Someone please explain me where is the point on default configuration that permit DNS from WAN,
or why on default configuration is needed to drop incoming DNS request from WAN on input chain…
http://forum.mikrotik.com/t/buying-rb1100ahx4-dude-edition-questions-about-firewall/148996/4
/ip firewall filter
add chain=input action=accept connection-state=established,related,untracked comment="defconf: accept established,related,untracked"
add chain=input action=drop connection-state=invalid comment="defconf: drop invalid"
add chain=input action=accept protocol=icmp comment="defconf: accept ICMP"
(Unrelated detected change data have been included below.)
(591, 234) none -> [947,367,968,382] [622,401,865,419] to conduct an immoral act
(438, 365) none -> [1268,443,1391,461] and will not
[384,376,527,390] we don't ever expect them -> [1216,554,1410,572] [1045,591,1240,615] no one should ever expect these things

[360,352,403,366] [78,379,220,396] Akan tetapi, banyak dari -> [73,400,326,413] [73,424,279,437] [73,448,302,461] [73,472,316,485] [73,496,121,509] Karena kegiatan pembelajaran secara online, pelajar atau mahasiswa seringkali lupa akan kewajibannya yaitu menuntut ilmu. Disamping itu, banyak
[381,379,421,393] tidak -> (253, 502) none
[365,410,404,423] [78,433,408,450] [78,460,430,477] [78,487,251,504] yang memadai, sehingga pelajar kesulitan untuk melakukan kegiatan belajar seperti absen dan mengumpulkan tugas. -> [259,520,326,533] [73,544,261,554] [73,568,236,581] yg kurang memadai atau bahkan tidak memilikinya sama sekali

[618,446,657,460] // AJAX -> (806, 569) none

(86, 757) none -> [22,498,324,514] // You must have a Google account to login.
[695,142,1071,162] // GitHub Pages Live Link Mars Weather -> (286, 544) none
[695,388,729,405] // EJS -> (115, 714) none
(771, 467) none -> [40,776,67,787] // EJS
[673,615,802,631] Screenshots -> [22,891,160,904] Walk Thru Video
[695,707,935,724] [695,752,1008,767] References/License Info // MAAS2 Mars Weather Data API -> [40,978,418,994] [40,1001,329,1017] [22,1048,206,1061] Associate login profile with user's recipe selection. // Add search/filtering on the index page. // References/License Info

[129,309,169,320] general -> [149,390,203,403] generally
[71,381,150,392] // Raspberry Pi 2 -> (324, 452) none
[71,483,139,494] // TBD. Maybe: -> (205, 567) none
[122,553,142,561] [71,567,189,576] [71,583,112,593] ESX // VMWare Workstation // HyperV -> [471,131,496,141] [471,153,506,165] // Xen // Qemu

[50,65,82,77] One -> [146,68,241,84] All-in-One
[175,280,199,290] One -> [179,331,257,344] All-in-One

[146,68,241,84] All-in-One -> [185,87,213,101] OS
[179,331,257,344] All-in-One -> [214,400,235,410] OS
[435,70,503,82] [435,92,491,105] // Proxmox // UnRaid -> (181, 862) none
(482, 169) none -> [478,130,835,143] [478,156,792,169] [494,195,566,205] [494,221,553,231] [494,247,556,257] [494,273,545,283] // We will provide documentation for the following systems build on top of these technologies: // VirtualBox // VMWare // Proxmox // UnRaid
add chain=input action=accept dst-address=127.0.0.1 comment="defconf: accept to local loopback (for CAPsMAN)"
add chain=input action=drop in-interface-list=!LAN comment="defconf: drop all not coming from LAN"
[...]
On the OP “export”:
/ip firewall filter
[...]
add action=drop chain=input comment="defconf: drop all else not coming from LAN" in-interface-list=!LAN
add action=accept chain=input comment="Allow DNS, UDP" dst-port=53 protocol=udp
add action=accept chain=input comment="Allow DNS, TCP" dst-port=53 protocol=tcp
add action=accept chain=input comment="Allow NTP" dst-port=123 protocol=udp
[...]
The rules “opened to the entire world” are putted after “drop all from the outside world”
and really (ON THAT POSITION) are perfectly secure because the traffic coming from WAN is already blocked.
As @anav suggest, is better specify “coming from LAN” because if are accidentally moved on wrong place… BANG!